A year later, in 1986, the Block 19 coalition of property owners went back to the City Council with a request for rezoning to higher density – without mention of the Marriott. Another public hearing was scheduled, this one at City Hall. This time, it was Mike McDaniels of the Department of Community Affairs who began the meeting, at Mayor Cochrane’s request.
McDaniels told the council that the request for rezoning to higher density than single-family homes was inconsistent with the Hutchinson Island Management Plan in that the Vero Beach traffic zone already had more traffic than the capacity of its roads and bridges in the event of an evacuation.
Then-city manager John Little seized on his objection. Would that mean that Vero might lose state funding, were it to approve the request against the recommendation of the DCA? Would there be sanctions?
McDaniels denied there would be such consequences. But planning director Walter Young would not take no for an answer. He had been given the clear impression, he told the council, that indeed, were they to approve the request, they could be in violation of the DCA’s recommendations and that sanctions could take the form of grant monies being denied to the city. According to the minutes from that 1986 hearing, Young thought that money could add up to $1 million.
It was then that City Council member Hoyt Howard spoke up. We shouldn’t be afraid of Tallahassee or any attorney either, for that matter. But, he said, it wasn’t right to make zoning changes just to please “a few people.”
He made a motion to deny the zoning change again. It passed unanimously.
And still another coda, this time in the courts.
On Dec. 7, 1988, Circuit Judge Paul Kanarek empanelled a jury to hear a civil case brought by Michael O’Haire on behalf of the widow Eve Siebert et al against the city of Vero Beach, asking the court to declare the city’s decision to deny the change in zoning invalid.
After four days of trial, just as the jury was considering its verdict, Judge Kanarek called a halt to deliberations to offer a directed verdict. Essentially, he ruled in the city’s favor, finding that the issue was “fairly debatable,” the legal standard of the day, that there was enough evidence for the city to believe that the DCA could make real trouble over the Hutchinson Island evacuation plan.

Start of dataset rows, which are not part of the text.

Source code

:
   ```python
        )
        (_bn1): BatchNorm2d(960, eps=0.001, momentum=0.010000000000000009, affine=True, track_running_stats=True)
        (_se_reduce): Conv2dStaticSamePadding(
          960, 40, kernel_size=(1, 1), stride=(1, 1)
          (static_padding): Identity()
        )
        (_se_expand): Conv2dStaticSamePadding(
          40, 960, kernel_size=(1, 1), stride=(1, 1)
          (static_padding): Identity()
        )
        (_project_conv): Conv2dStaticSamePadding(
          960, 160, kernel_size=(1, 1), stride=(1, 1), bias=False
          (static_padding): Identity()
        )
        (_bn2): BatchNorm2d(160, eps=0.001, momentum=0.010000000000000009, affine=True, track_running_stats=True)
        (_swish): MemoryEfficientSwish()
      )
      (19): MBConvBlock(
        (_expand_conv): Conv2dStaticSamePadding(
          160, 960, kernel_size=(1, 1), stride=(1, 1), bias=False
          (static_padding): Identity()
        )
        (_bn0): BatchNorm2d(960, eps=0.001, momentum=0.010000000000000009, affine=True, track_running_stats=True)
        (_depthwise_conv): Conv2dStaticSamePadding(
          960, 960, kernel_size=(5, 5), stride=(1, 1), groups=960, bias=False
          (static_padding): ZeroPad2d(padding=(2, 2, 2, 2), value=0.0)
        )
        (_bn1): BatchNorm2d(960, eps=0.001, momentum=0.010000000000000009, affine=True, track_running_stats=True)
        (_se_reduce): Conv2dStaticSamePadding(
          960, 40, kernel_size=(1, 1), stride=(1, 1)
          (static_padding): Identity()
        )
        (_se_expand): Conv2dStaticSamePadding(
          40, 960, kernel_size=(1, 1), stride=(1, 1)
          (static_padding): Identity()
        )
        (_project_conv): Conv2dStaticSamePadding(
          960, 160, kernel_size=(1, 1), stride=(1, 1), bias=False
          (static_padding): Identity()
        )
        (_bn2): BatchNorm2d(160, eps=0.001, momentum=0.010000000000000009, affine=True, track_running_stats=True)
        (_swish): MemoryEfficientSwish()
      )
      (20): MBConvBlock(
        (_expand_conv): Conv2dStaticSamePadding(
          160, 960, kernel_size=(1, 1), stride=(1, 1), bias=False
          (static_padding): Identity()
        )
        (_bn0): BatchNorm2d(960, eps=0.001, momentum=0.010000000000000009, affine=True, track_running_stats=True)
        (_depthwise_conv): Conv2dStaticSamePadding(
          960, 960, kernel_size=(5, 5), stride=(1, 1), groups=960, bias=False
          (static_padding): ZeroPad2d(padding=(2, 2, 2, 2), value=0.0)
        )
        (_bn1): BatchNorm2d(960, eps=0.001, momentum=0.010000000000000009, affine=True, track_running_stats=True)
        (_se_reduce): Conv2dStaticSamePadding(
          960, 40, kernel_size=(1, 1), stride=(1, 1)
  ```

Today, the oceanfront lots are selling piecemeal, still zoned residential. Only one remains occupied by an owner from that era – Adele Clemens. She says a lot adjacent to hers just sold to a couple from Tampa.
Elarbee and Siebert sold to Jan Jelmby, a high-end builder who moved here from Sweden in 1984, and lives only a few blocks away. In 2001, his firm, Helmet House, began work on the first of five planned 11,000 square foot Italianate mansions – with seawalls. One has sold, another is listed for $8 million.
A decade would pass before the island would have another shot at hosting a world-class resort. This time though, Disney’s Vero Beach Resort had a much easier time of things. Once again O’Haire’s client, Disney was proposing its resort at a virtually untraveled end of the island, near Wabasso. Still, he wasn’t taking any chances.
“We did an end run,” says O’Haire, describing his successful strategy that go-around: He ordered up a zoning change that described the Disney plan to a “T.” It passed.Disney celebrates its 15th anniversary this week.